Si tratta di mettere intere classi di tecnici continuamente sulla graticola, non già per l’utile scrutinio pubblico sui risultati e la competenza ma sulla base di quotidiani sospetti, congetture, richieste pressanti di confutare teorie deliranti, alimentando la sfiducia e minando il morale della popolazione.
Messaggi come quello ” del covid che non c’è” e “il covid non uccide” tuttavia, tendono a perdere efficacia in un momento in cui quasi tutti hanno esperienza più o meno diretta e drammatica con la malattia.Ed ecco che si affacciano nuove generazioni di fake che mirano a creare caos e disorientamento riguardo ai pilastri finora condivisi della diagnosi e della prevenzione, in maniera sempre più granulare.
E così si instillano sospetti sui test: non più strumento oggettivo di contrasto alle malattie, ma strumento repressivo e fallace di cui dubitare. Se non possiamo fidarci del gold standard per trovare i contagiosi, di cosa possiamo fidarci? Non sarà un altro trucco per tenerci segregati in casa, per distruggere la nostra economia? Ma certo.
Nulla impedisce a seminatori malevoli di fake di attaccare con precisione guerresca qualunque figura o strumento oggi condiviso. Ci si attaccherà con nuove e più perfezionate teorie sui vaccini, quando faranno la loro comparsa. E perché non dubitare dell’ossigeno che diamo ai nostri malati? Da dove arriva? Chi lo produce? Cosa contiene? E la pronazione, cosa nasconde?
Le tracce di moltissime fake, ce lo mostrano le evidenze finora raccolte da una mole crescente di indagini e fonti ufficiali comunitarie e non, convergono verso una ridente federazione di stati dove si scrive in cirillico, dove si spendono miliardi (letteralmente: miliardi) di euro in propaganda media e social e dove sappiamo che migliaia di addetti si occupano a tempo pieno di costruire fake news multilingua ad uso e consumo della brava gente al di qua e al di là del confine. La UE ha creato perfino una task force apposita e un sito internet con il preciso scopo di “better forecast, address, and respond to the Federation’s ongoing disinformation campaigns affecting the European Union, its Member States, and countries in the shared neighbourhood.”

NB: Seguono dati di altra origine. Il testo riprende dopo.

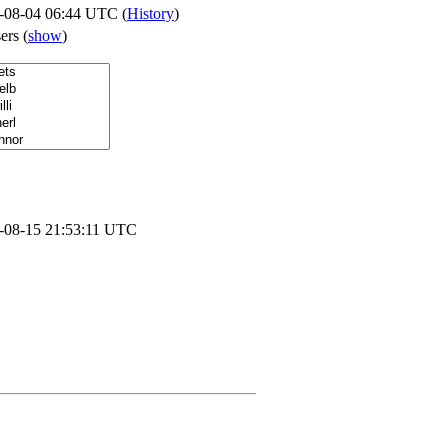
-08-04 06:44 UTC (
History
)
sers
(
show
)
-08-15 21:53:11 UTC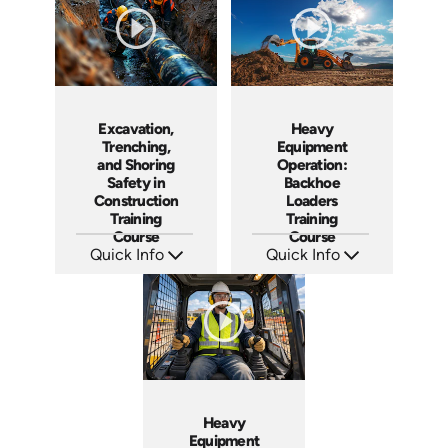
Excavation,
Heavy
Trenching,
Equipment
and Shoring
Operation:
Safety in
Backhoe
Construction
Loaders
Training
Training
Course
Course
Quick Info
Quick Info
SKU: AT117
SKU: AT261
Languages: EN ES FR
Languages: EN ES FR
Produced: 2024
Produced: 2026
Heavy
Equipment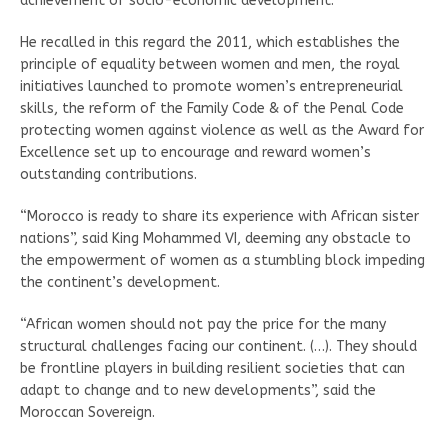
achievement of socio-economic development.
He recalled in this regard the 2011, which establishes the
principle of equality between women and men, the royal
initiatives launched to promote women’s entrepreneurial
skills, the reform of the Family Code & of the Penal Code
protecting women against violence as well as the Award for
Excellence set up to encourage and reward women’s
outstanding contributions.
“Morocco is ready to share its experience with African sister
nations”, said King Mohammed VI, deeming any obstacle to
the empowerment of women as a stumbling block impeding
the continent’s development.
“African women should not pay the price for the many
structural challenges facing our continent. (…). They should
be frontline players in building resilient societies that can
adapt to change and to new developments”, said the
Moroccan Sovereign.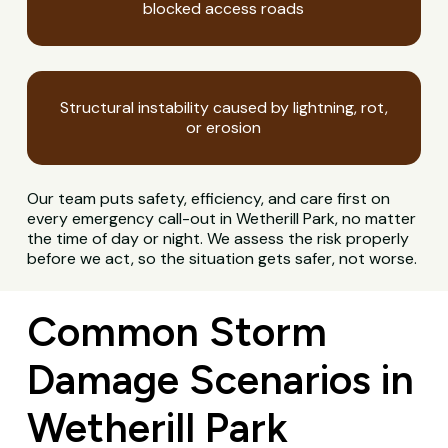
blocked access roads
Structural instability caused by lightning, rot,
or erosion
Our team puts safety, efficiency, and care first on
every emergency call-out in Wetherill Park, no matter
the time of day or night. We assess the risk properly
before we act, so the situation gets safer, not worse.
Common Storm
Damage Scenarios in
Wetherill Park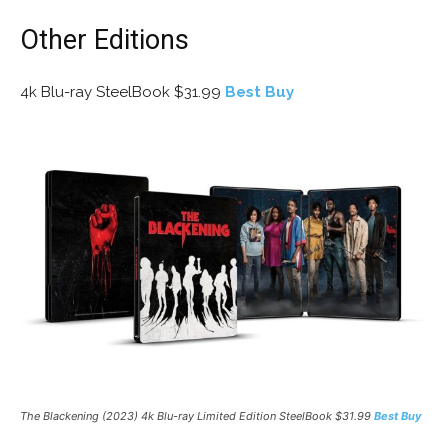
Other Editions
4k Blu-ray SteelBook $31.99
Best Buy
The Blackening (2023) 4k Blu-ray Limited Edition SteelBook $31.99
Best Buy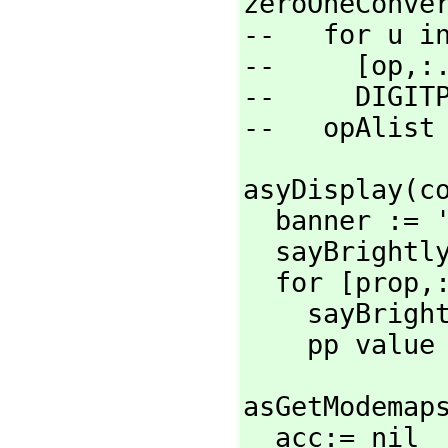
zeroOneConver
--   for u in
--     [op,
:.
--     DIGIT
--   opAlist
asyDisplay(c
  banner := '"=============================="

  sayBright
  for [prop,
    sayBri
    pp value
asGetModemap
  acc:= nil
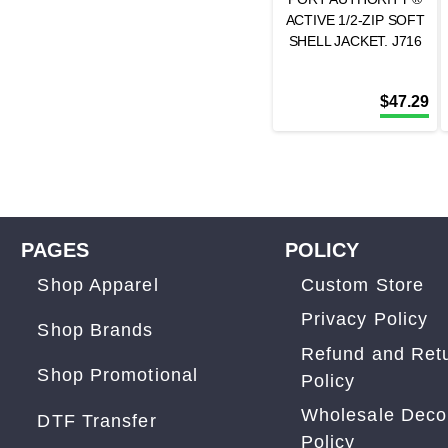
ACTIVE 1/2-ZIP SOFT
SHELL JACKET. J716
$
47.29
PAGES
POLICY
Shop Apparel
Custom Store
Privacy Policy
Shop Brands
Refund and Ret
Shop Promotional
Policy
Wholesale Deco
DTF Transfer
Policy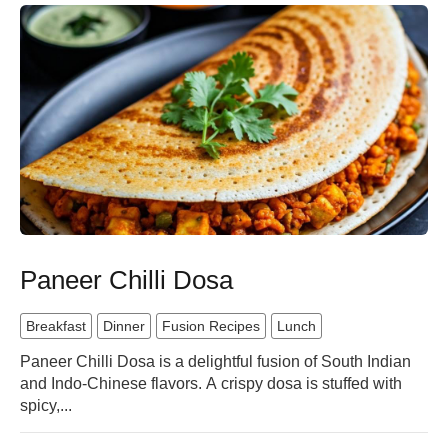
Paneer Chilli Dosa
Breakfast
Dinner
Fusion Recipes
Lunch
Paneer Chilli Dosa is a delightful fusion of South Indian
and Indo-Chinese flavors. A crispy dosa is stuffed with
spicy,...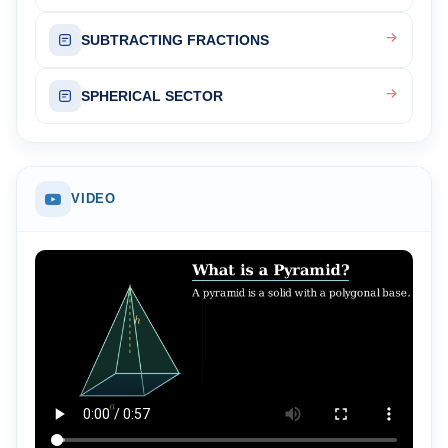
SUBTRACTING FRACTIONS
SPHERICAL SECTOR
VIDEO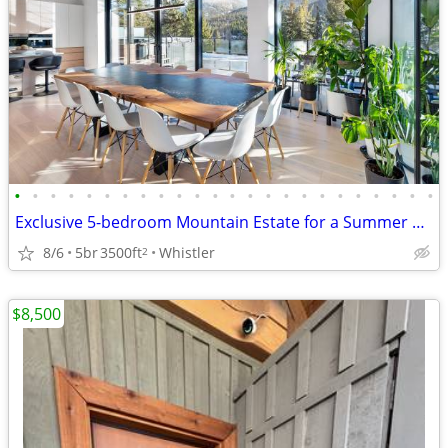
•
•
•
•
•
•
•
•
•
•
•
•
•
•
•
•
•
•
•
•
•
•
•
•
Exclusive 5-bedroom Mountain Estate for a Summer Rental
8/6
5br
3500ft
Whistler
2
$8,500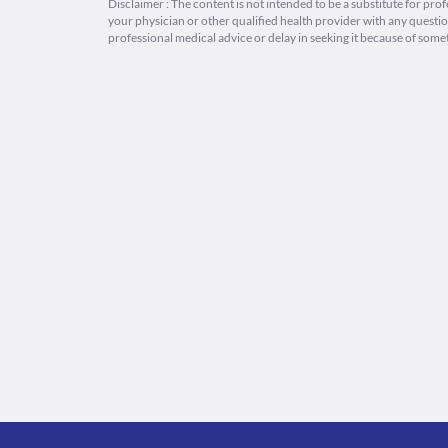
Disclaimer : The content is not intended to be a substitute for pro
your physician or other qualified health provider with any quest
professional medical advice or delay in seeking it because of some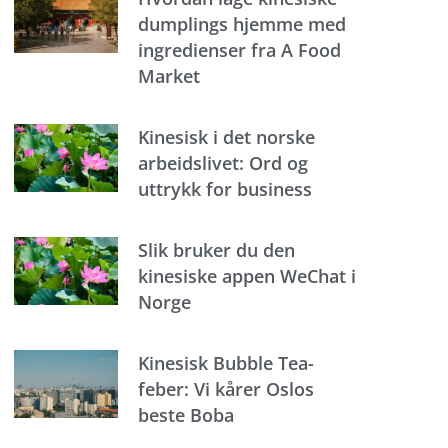
dumplings hjemme med
ingredienser fra A Food
Market
Kinesisk i det norske
arbeidslivet: Ord og
uttrykk for business
Slik bruker du den
kinesiske appen WeChat i
Norge
Kinesisk Bubble Tea-
feber: Vi kårer Oslos
beste Boba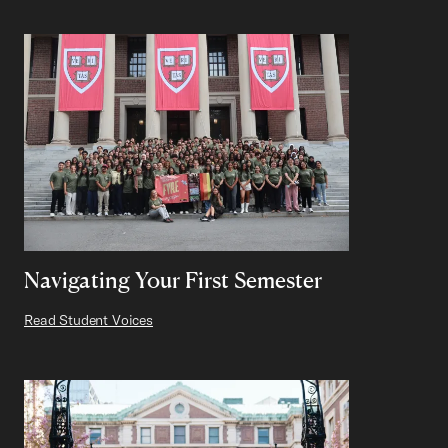
Navigating Your First Semester
Read Student Voices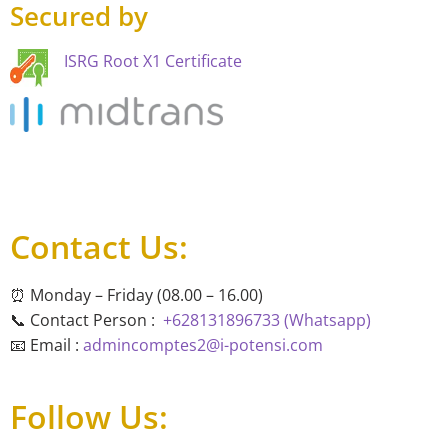
Secured by
ISRG Root X1 Certificate
Contact Us:
⏰ Monday – Friday (08.00 – 16.00)
📞 Contact Person :
+628131896733 (Whatsapp)
📧 Email :
admincomptes2@i-potensi.com
Follow Us: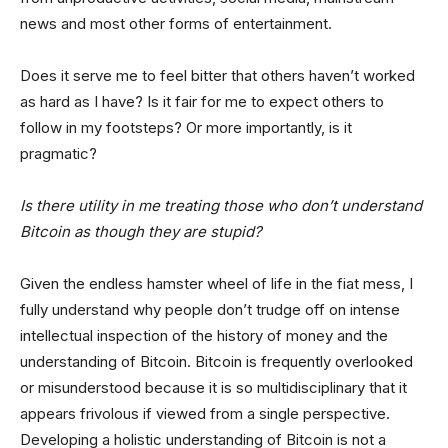
news and most other forms of entertainment.
Does it serve me to feel bitter that others haven’t worked
as hard as I have? Is it fair for me to expect others to
follow in my footsteps? Or more importantly, is it
pragmatic?
Is there utility in me treating those who don’t understand
Bitcoin as though they are stupid?
Given the endless hamster wheel of life in the fiat mess, I
fully understand why people don’t trudge off on intense
intellectual inspection of the history of money and the
understanding of Bitcoin. Bitcoin is frequently overlooked
or misunderstood because it is so multidisciplinary that it
appears frivolous if viewed from a single perspective.
Developing a holistic understanding of Bitcoin is not a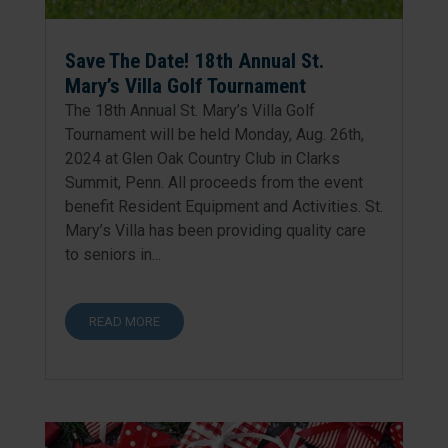
Save The Date! 18th Annual St.
Mary’s Villa Golf Tournament
The 18th Annual St. Mary’s Villa Golf
Tournament will be held Monday, Aug. 26th,
2024 at Glen Oak Country Club in Clarks
Summit, Penn. All proceeds from the event
benefit Resident Equipment and Activities. St.
Mary’s Villa has been providing quality care
to seniors in...
READ MORE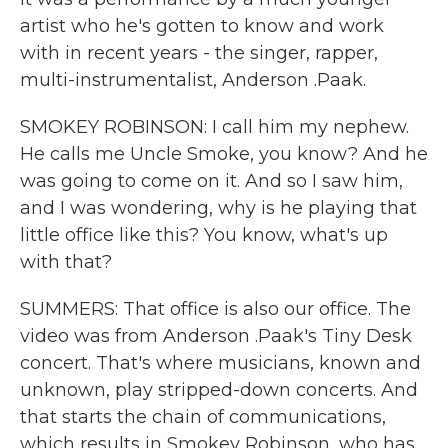
artist who he's gotten to know and work
with in recent years - the singer, rapper,
multi-instrumentalist, Anderson .Paak.
SMOKEY ROBINSON: I call him my nephew.
He calls me Uncle Smoke, you know? And he
was going to come on it. And so I saw him,
and I was wondering, why is he playing that
little office like this? You know, what's up
with that?
SUMMERS: That office is also our office. The
video was from Anderson .Paak's Tiny Desk
concert. That's where musicians, known and
unknown, play stripped-down concerts. And
that starts the chain of communications,
which results in Smokey Robinson, who has,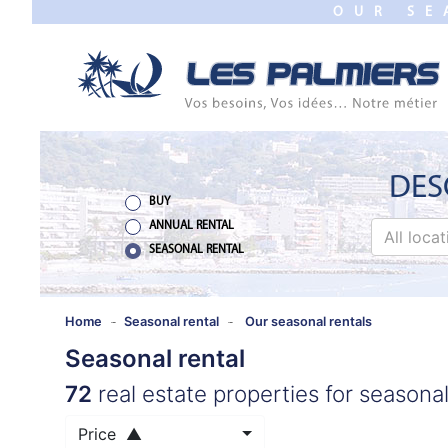
OUR SE
TO
CLOSE
HOME
SALES
NEW
DES
BUILDING
BUY
ANNUAL RENTAL
All loca
ESTIMATE
SEASONAL RENTAL
ANNUAL
RENTAL
Home
Seasonal rental
Our seasonal rentals
Seasonal rental
SEASONAL
72
real estate properties for seasonal
RENTAL
Price ▲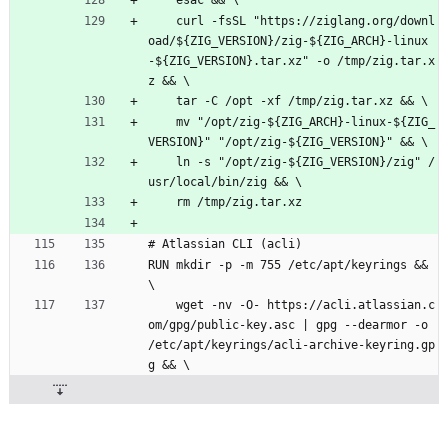
    esac && \
    curl -fsSL "https://ziglang.org/downl
oad/${ZIG_VERSION}/zig-${ZIG_ARCH}-linux
-${ZIG_VERSION}.tar.xz" -o /tmp/zig.tar.x
z && \
    tar -C /opt -xf /tmp/zig.tar.xz && \
    mv "/opt/zig-${ZIG_ARCH}-linux-${ZIG_
VERSION}" "/opt/zig-${ZIG_VERSION}" && \
    ln -s "/opt/zig-${ZIG_VERSION}/zig" /
usr/local/bin/zig && \
    rm /tmp/zig.tar.xz
# Atlassian CLI (acli)
RUN mkdir -p -m 755 /etc/apt/keyrings && 
\
    wget -nv -O- https://acli.atlassian.c
om/gpg/public-key.asc | gpg --dearmor -o 
/etc/apt/keyrings/acli-archive-keyring.gp
g && \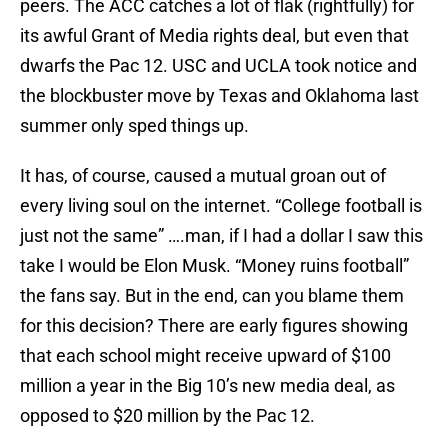
peers. The ACC catches a lot of flak (rightfully) for
its awful Grant of Media rights deal, but even that
dwarfs the Pac 12. USC and UCLA took notice and
the blockbuster move by Texas and Oklahoma last
summer only sped things up.
It has, of course, caused a mutual groan out of
every living soul on the internet. “College football is
just not the same” ….man, if I had a dollar I saw this
take I would be Elon Musk. “Money ruins football”
the fans say. But in the end, can you blame them
for this decision? There are early figures showing
that each school might receive upward of $100
million a year in the Big 10’s new media deal, as
opposed to $20 million by the Pac 12.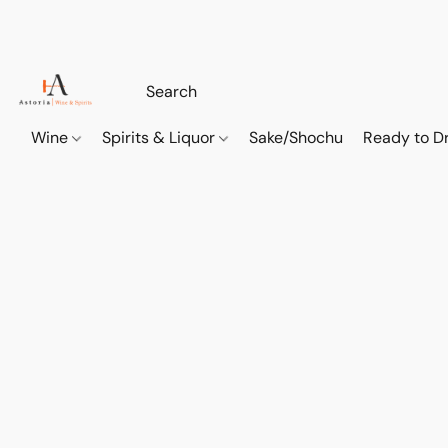
Wine
Spirits & Liquor
Sake/Shochu
Ready to Dr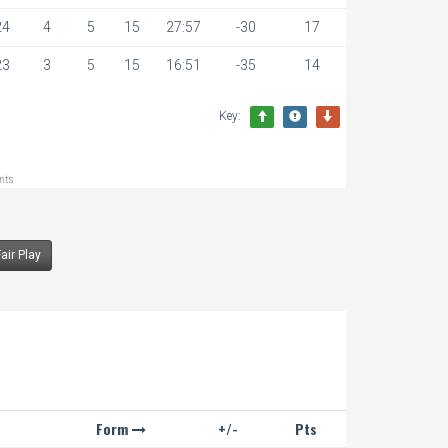
24
4
5
15
27:57
-30
17
23
3
5
15
16:51
-35
14
Key:
ints
Fair Play
Form
+/-
Pts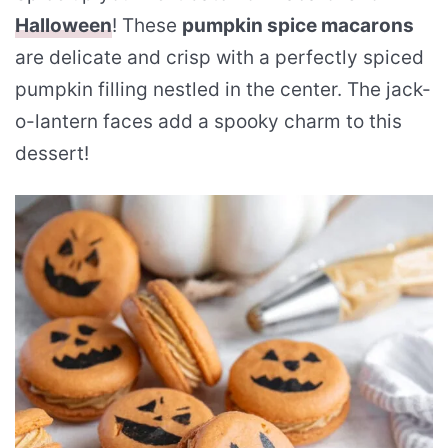
Halloween
! These
pumpkin spice macarons
are delicate and crisp with a perfectly spiced
pumpkin filling nestled in the center. The jack-
o-lantern faces add a spooky charm to this
dessert!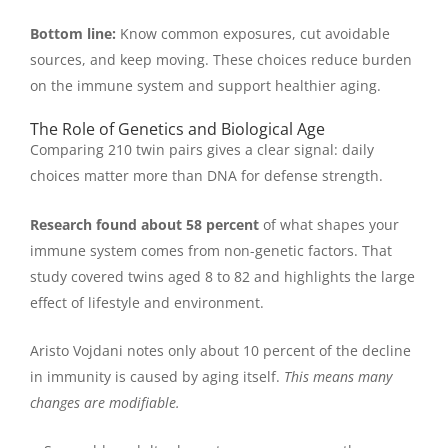
Bottom line:
Know common exposures, cut avoidable
sources, and keep moving. These choices reduce burden
on the immune system and support healthier aging.
The Role of Genetics and Biological Age
Comparing 210 twin pairs gives a clear signal: daily
choices matter more than DNA for defense strength.
Research found about 58 percent
of what shapes your
immune system comes from non-genetic factors. That
study covered twins aged 8 to 82 and highlights the large
effect of lifestyle and environment.
Aristo Vojdani notes only about 10 percent of the decline
in immunity is caused by aging itself.
This means many
changes are modifiable.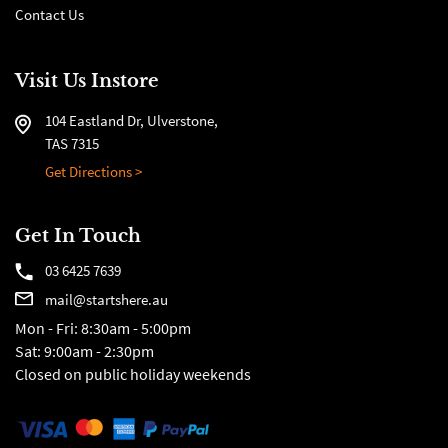
Contact Us
Visit Us Instore
104 Eastland Dr, Ulverstone,
TAS 7315
Get Directions >
Get In Touch
03 6425 7639
mail@startshere.au
Mon - Fri: 8:30am - 5:00pm
Sat: 9:00am - 2:30pm
Closed on public holiday weekends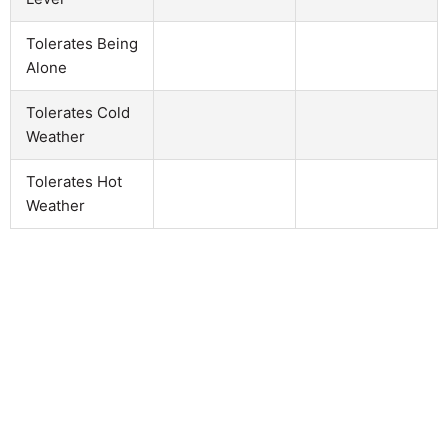
Tolerates Being
Alone
Tolerates Cold
Weather
Tolerates Hot
Weather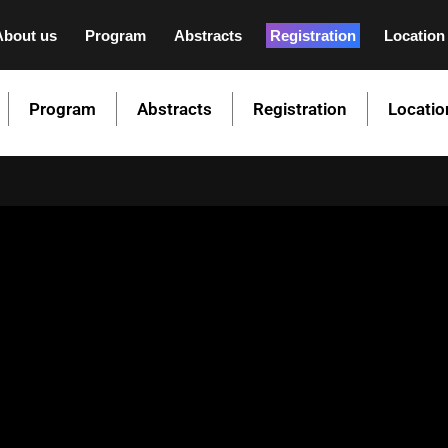
About us
Program
Abstracts
Registration
Location
Program
Abstracts
Registration
Locatio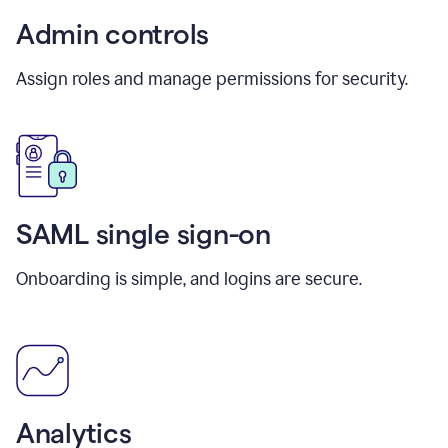
Admin controls
Assign roles and manage permissions for security.
SAML single sign-on
Onboarding is simple, and logins are secure.
Analytics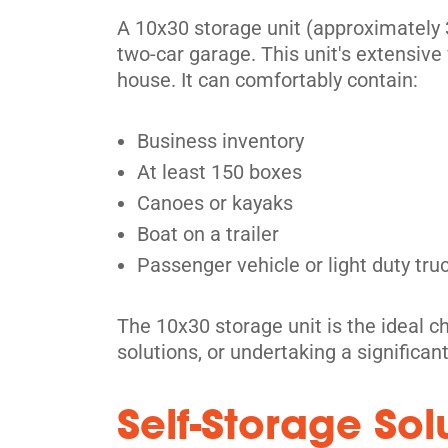
Mississauga
A 10x30 storage unit (approximately 3
two-car garage. This unit's extensive 
3805 Nashua Dr,
View Un
house. It can comfortably contain:
Mississauga, ON L4V 1R3
Tel:
(905) 677-8210
Business inventory
Directions
At least 150 boxes
5' x 5' from $94/month
Canoes or kayaks
Boat on a trailer
Passenger vehicle or light duty tru
The 10x30 storage unit is the ideal ch
Etobicoke
solutions, or undertaking a significan
2 Greensboro Drive,
View Un
Etobicoke, ON M9W 1E1
Self-Storage So
Tel:
(416) 247-2620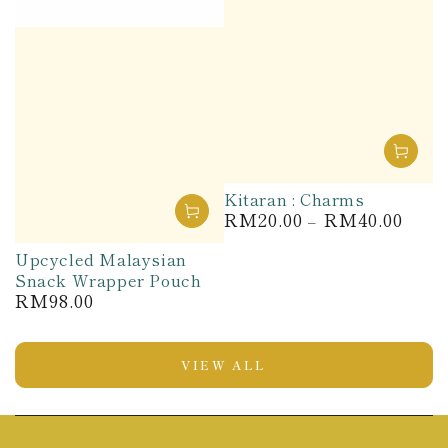
Kitaran : Charms
RM20.00
RM40.00
Regular
price
Upcycled Malaysian
Snack Wrapper Pouch
RM98.00
Regular
price
VIEW ALL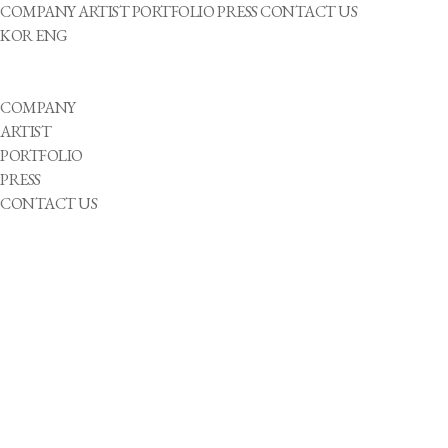
COMPANY
ARTIST
PORTFOLIO
PRESS
CONTACT US
KOR
ENG
COMPANY
ARTIST
PORTFOLIO
PRESS
CONTACT US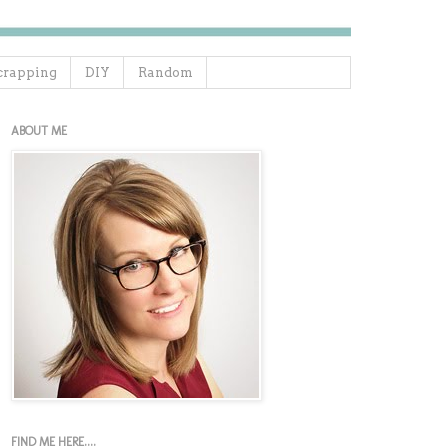
crapping
DIY
Random
ABOUT ME
FIND ME HERE....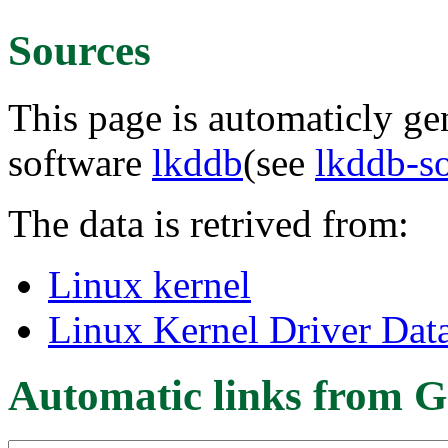
Sources
This page is automaticly gen
software
lkddb
(see
lkddb-s
The data is retrived from:
Linux kernel
Linux Kernel Driver Dat
Automatic links from G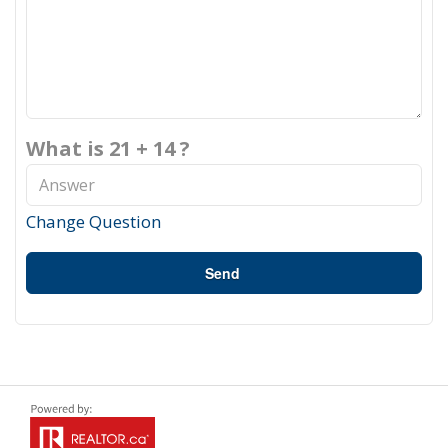
What is 21 + 14 ?
Change Question
Send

Quella ridente federazione è in questo momento il posto al mondo dove si consuma la più grande abbuffata interna di fake (i loro media nazionali sono una distopia anche per chi, come noi, è abituato alla spazzatura) e contemporaneamente il più grande esportatore delle medesime.L’interesse geopolitico di quella ridente federazione nel destabilizzare i paesi europei (e non solo ) puntando sul caos e sulla spinta devastante del populismo è evidente e direi piuttosto documentata.
Questa spazzatura, lungi dall’essere il prodotto organico di bias o di ignoranza, va quindi considerata alla stregua di un bombardamento intelligente, di un atto bellico dove il debunking, esercizio già alquanto inutile prima (lo dimostrano valanghe di studi), risulta futile quanto spalare montagne di sabbia con un cucchiaino*
Alla guerra, seppure a colpi di fake, bisogna purtroppo rispondere con altrettanta energia, e armati di strumenti di difesa e offesa ai più alti livelli. Non certo con un esercito di sbufalatori, per quanto bene intenzionati.Cominciare a chiamare le cose con il loro nome sarebbe un buon inizio.
*una famosa dottrina sulle fake parla di montagne di m… non di sabbia, ma non volevo sembrare volgare.